#### Input for this task:
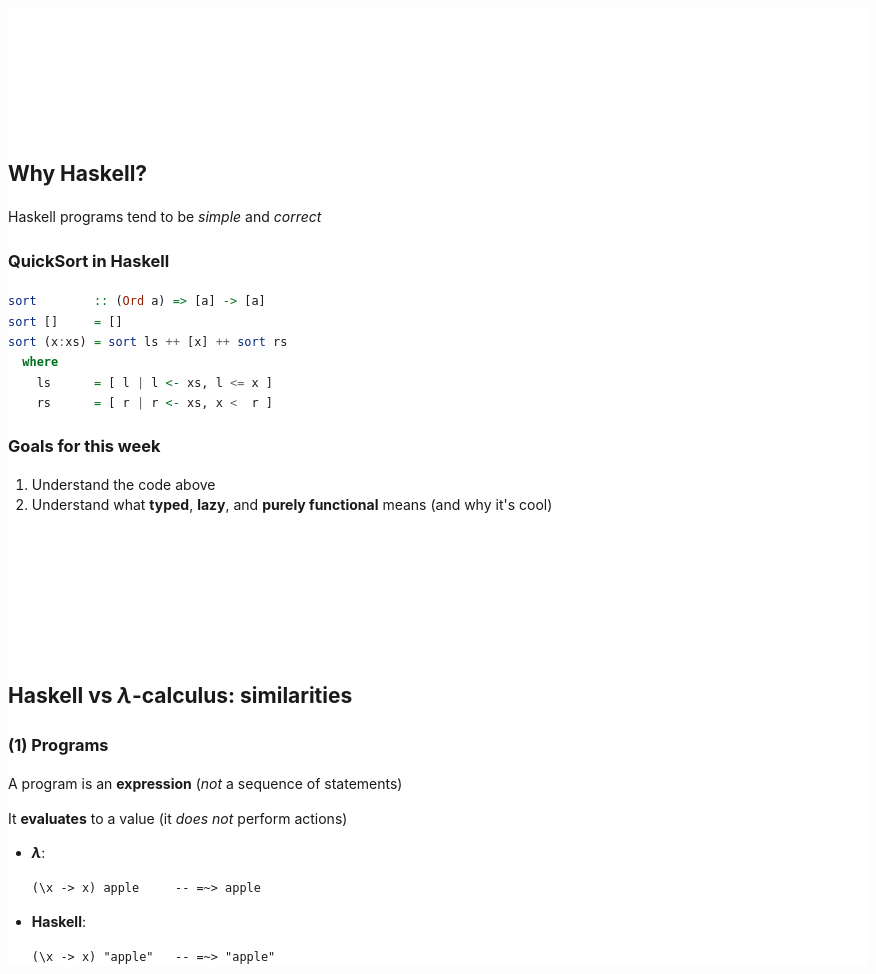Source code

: <br>
<br>
<br>
<br>
<br>
<br>    
    
## Why Haskell?

Haskell programs tend to be *simple* and *correct*   

### QuickSort in Haskell

```haskell
sort        :: (Ord a) => [a] -> [a]
sort []     = []
sort (x:xs) = sort ls ++ [x] ++ sort rs
  where
    ls      = [ l | l <- xs, l <= x ]
    rs      = [ r | r <- xs, x <  r ]
```


### Goals for this week

1. Understand the code above
2. Understand what **typed**, **lazy**, and **purely functional** means (and why it's cool)

<br>
<br>
<br>
<br>
<br>
<br>

## Haskell vs $\lambda$-calculus: similarities

### (1) Programs

A program is an **expression** (*not* a sequence of statements)

It **evaluates** to a value (it *does not* perform actions)

  * **$\lambda$**:

    ```
    (\x -> x) apple     -- =~> apple
    ```

  * **Haskell**:
  
    ```
    (\x -> x) "apple"   -- =~> "apple"
    ```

#### Instructions for the task:
Please say how many lines in the records above contain the string "lambda", giving no other words.

#### Answer to the exercise:
2